The Falls of Cuyahoga Falls

 It all started with a quest to find The Gourmet Popper. It is a chain that makes the best caramel popcorn. There was one located in downtown Cleveland and before any Indians game we would buy a bag, request the bag be left open (they would fill it to the top then) and eat it down to where we could seal it before going into the game. Rarely did any make it home.

When COVID closed down the location, we went online and looked for any others we could find. In Cuyahoga Falls, we found one that was about to reopen in a new location and we eagerly awaited the news on their Facebook page that they were open. It came. We went. Our pantry is stocked up with the delicious treat. In telling of our trip to a fellow Pickleball player, he excitedly told us of a little restaurant/tavern that had the best Lake Erie perch dinners he'd ever found. We were hooked.

We searched the location and found the Boulevard Tavern. But our friend had mentioned walking to the falls. Hmmm. Were there really falls in Cuyahoga Falls.? It made sense. If Chagrin Falls had a waterfall, then it seemed reasonable the Cuyahoga Falls would too.

A little more research and we learned that there were two falls, one big and one small. The Big Falls had been covered by the dam that formed the reservoir there but the Little Falls was still there. The only problem was that it sits between the freeway and the back of the Sheraton Suites which has a fence all around it and doesn't seem to allow access. Down the road just a bit though was the perfect place to see it.

We found High Bridge Glens Park and parked. It was a chilly and windy but sunny late afternoon. There were a couple of walkways. One led to a pedestrian bridge from which you could see the Little Falls. It was a nice view even from a distance. Another walkway led to a ramp that weaved back and forth to a lookout point almost at the base of the gorge the Cuyahoga river had created over the many years it had wandered through the area.

Historical markers always catch our attention and we learned some interesting facts about the park.

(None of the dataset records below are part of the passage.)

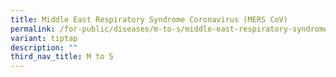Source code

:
 ```yaml
---
title: Middle East Respiratory Syndrome Coronavirus (MERS CoV)
permalink: /for-public/diseases/m-to-s/middle-east-respiratory-syndrome-coronavirus-mers-cov/
variant: tiptap
description: ""
third_nav_title: M to S
---
```


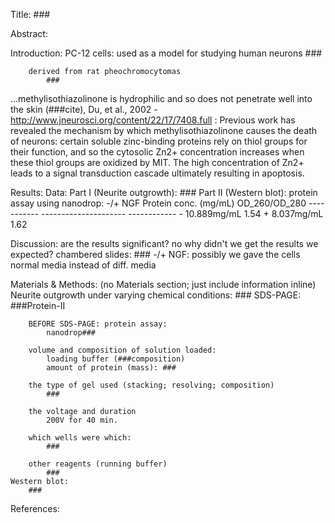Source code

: Title: ###

Abstract:

Introduction:
    PC-12 cells:
        used as a model for studying human neurons
            ###

        derived from rat pheochromocytomas
            ###

...methylisothiazolinone is hydrophilic and so does not penetrate well into the skin (###cite), 
Du, et al., 2002 - http://www.jneurosci.org/content/22/17/7408.full :
    Previous work has revealed the mechanism by which methylisothiazolinone
    causes the death of neurons: certain soluble zinc-binding proteins rely on
    thiol groups for their function, and so the cytosolic Zn2+ concentration
    increases when these thiol groups are oxidized by MIT.  The high
    concentration of Zn2+ leads to a signal transduction cascade ultimately
    resulting in apoptosis.



















Results:
    Data:
        Part I (Neurite outgrowth):
            ###
        Part II (Western blot):
            protein assay using nanodrop:
                -/+ NGF     Protein conc. (mg/mL)   OD_260/OD_280
                ----------- ---------------------   ------------
                    -       10.889mg/mL             1.54
                    +        8.037mg/mL             1.62
        
        
        
        
        
        
        
        
        
        
        
        
        
        
        
        
        
        
        

Discussion:
    are the results significant? no
    why didn't we get the results we expected?
        chambered slides:
            ###
        -/+ NGF:
            possibly we gave the cells normal media instead of diff. media


Materials & Methods:
    (no Materials section; just include information inline)
    Neurite outgrowth under varying chemical conditions:
        ###
    SDS-PAGE:
        ###Protein-II

        BEFORE SDS-PAGE: protein assay:
            nanodrop###

        volume and composition of solution loaded:
            loading buffer (###composition)
            amount of protein (mass): ###

        the type of gel used (stacking; resolving; composition)
            ###
        
        the voltage and duration
            200V for 40 min.

        which wells were which:
            ###
        
        other reagents (running buffer)
            ###
    Western blot:
        ###

References:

In 1879, a resort was built that spanned both sides of the river and included a dance and dining pavilion, lots of trails, overlooks, waterfalls and a suspension footbridge. They also think it had one of the earliest roller coasters in the area and one of its visitors was soon to be president, William McKinley. 

Eventually the resort gave way to industrial growth and the river was harnessed to supply power. In 2009, the park was rededicated and attention has once again been drawn to the importance of the Cuyahoga River which is one of fourteen National Heritage Rivers. The Cuyahoga is a unique river that flows both north and south because of the way it winds through the valley. Its name means Crooked River.

During our wonderful perch dinner, we noticed a picture above our booth that looked a lot like a cave from Hocking Hills in southern Ohio. Upon closer inspection we saw the notation that the photographer had actually taken the picture in Cuyahoga Falls. We googled the Mary Campbell Cave and found that the Summit Metroparks was nearby. After our dinner, there was still a little daylight left so we found the park and walked the trail we thought led to the cave but didn't find it before we decided we were losing too much daylight.

It was a great afternoon/evening. We felt like we'd had a travel adventure and didn't have to go farther than a half hour from home.